Phi and Cramer's V

#1
There must be something I'm not getting with these measures of association for nominal variables. Please help me understand.

What I've got so far is that they are (1) based on chi-squared and the X^2 value is calculated with the expectation that the variables are independent of each other {i.e., not associated}, (2) phi {for 2x2 tables} is the square root of X^2 divided by the total number of observations {Cramer's V, for bigger tables, is slightly more complicated, with a diviision also by the lesser of rows or columns minus one.} and that the possible range is 0 to 1. So how can I get phi values > 1?

Say the question is assocation between a particular surname and Y-DNA matches. The surname has a frequency within the population of 0.3% {making it one of the more common}; the random-chance expected frequency would be 0.003. Observation of whether Y-DNA matches agree with the surname or disagree are 147 agree and 648 disagree, for a total of 795 matches. That gives us a table like this:
- - - - - - Observed - - Expected - - (O-E)^2/E
Agree - - - 147 - - - - - - - 3 - - - - - 6912
Disagree - - 648 - - - - - 792 - - - - - - 26
Total - - - - 795- - - - - - 795 - - - - - 6938

Phi = SQRT(X^2/n) = SQRT(6938/795) = 2.95 ???
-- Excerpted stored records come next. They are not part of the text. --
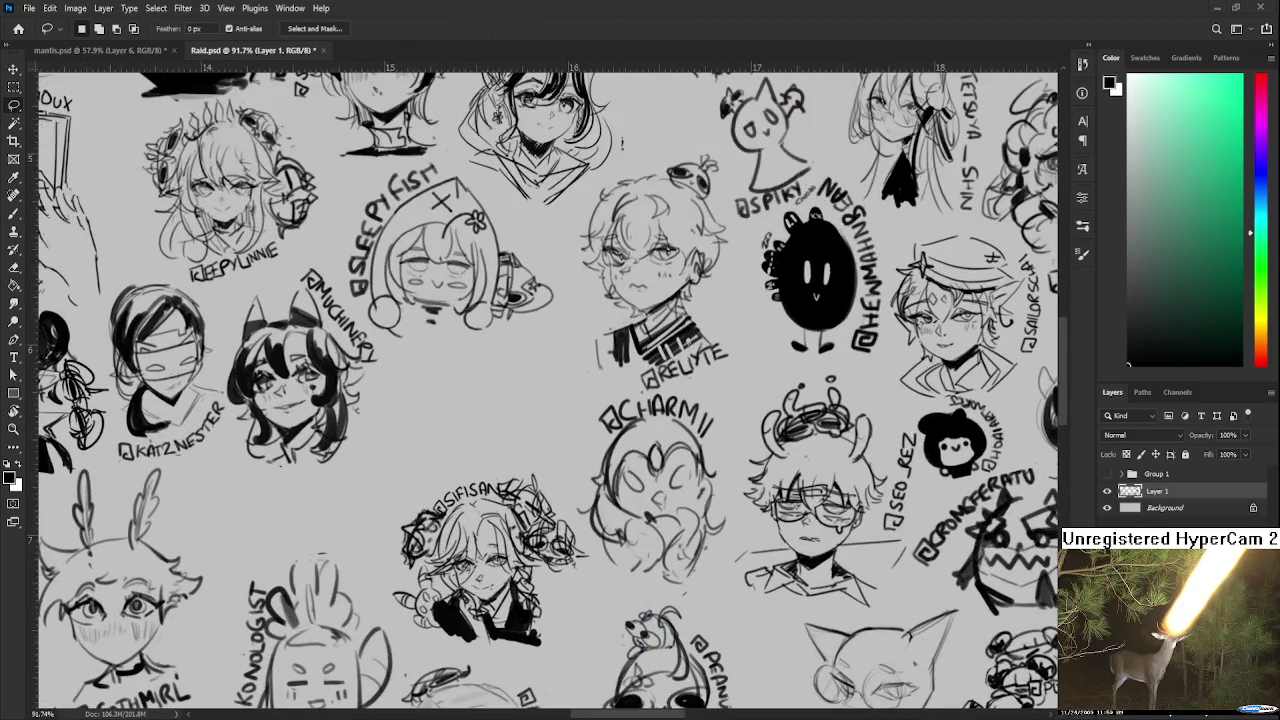
pyautogui.press('b')
pyautogui.moveTo(460, 410); pyautogui.dragTo(462, 452)
pyautogui.moveTo(505, 395)
pyautogui.mouseDown()
pyautogui.moveTo(488, 432)
pyautogui.moveTo(526, 384)
pyautogui.moveTo(560, 450)
pyautogui.moveTo(562, 414)
pyautogui.moveTo(556, 484)
pyautogui.mouseUp()
pyautogui.press('ctrl+z')
pyautogui.press('ctrl+z')
pyautogui.press('ctrl+z')
pyautogui.press('ctrl+z')
pyautogui.moveTo(562, 414); pyautogui.dragTo(558, 476)
pyautogui.moveTo(480, 416)
pyautogui.mouseDown()
pyautogui.moveTo(487, 470)
pyautogui.moveTo(538, 489)
pyautogui.mouseUp()
pyautogui.press('ctrl+z')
Thanks in advance for helping me see where I've gone wrong.
-rt_/)
 
Last edited:

Dragan

Super Moderator
#2
There must be something I'm not getting with these measures of association for nominal variables. Please help me understand.
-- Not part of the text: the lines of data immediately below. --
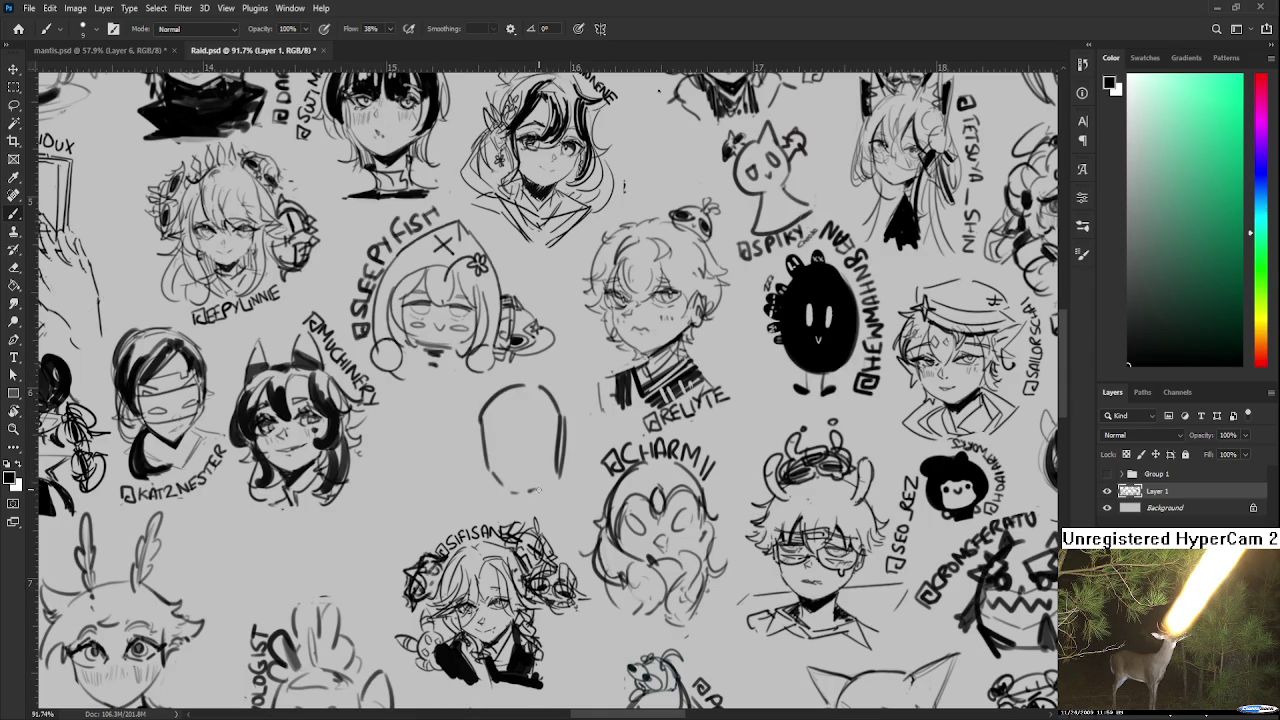
# Step: Draw dash eyes and a small mouth on the new face, undoing misplaced strokes
pyautogui.moveTo(490, 440)
pyautogui.mouseDown()
pyautogui.moveTo(516, 454)
pyautogui.moveTo(510, 432)
pyautogui.moveTo(518, 468)
pyautogui.moveTo(549, 437)
pyautogui.mouseUp()
pyautogui.press('ctrl+z')
pyautogui.press('ctrl+z')
pyautogui.press('ctrl+z')
pyautogui.moveTo(490, 437)
pyautogui.mouseDown()
pyautogui.moveTo(510, 440)
pyautogui.moveTo(502, 420)
pyautogui.moveTo(558, 412)
pyautogui.mouseUp()
pyautogui.press('ctrl+z')
pyautogui.moveTo(525, 453)
pyautogui.mouseDown()
pyautogui.moveTo(519, 419)
pyautogui.moveTo(526, 458)
pyautogui.mouseUp()
pyautogui.press('ctrl+z')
What I've got so far is that they are (1) based on chi-squared and the X^2 value is calculated with the expectation that the variables are independent of each other {i.e., not associated}, (2) phi {for 2x2 tables} is the square root of X^2 divided by the total number of observations {Cramer's V, for bigger tables, is slightly more complicated, with a diviision also by the lesser of rows or columns minus one.} and that the possible range is 0 to 1. So how can I get phi values > 1?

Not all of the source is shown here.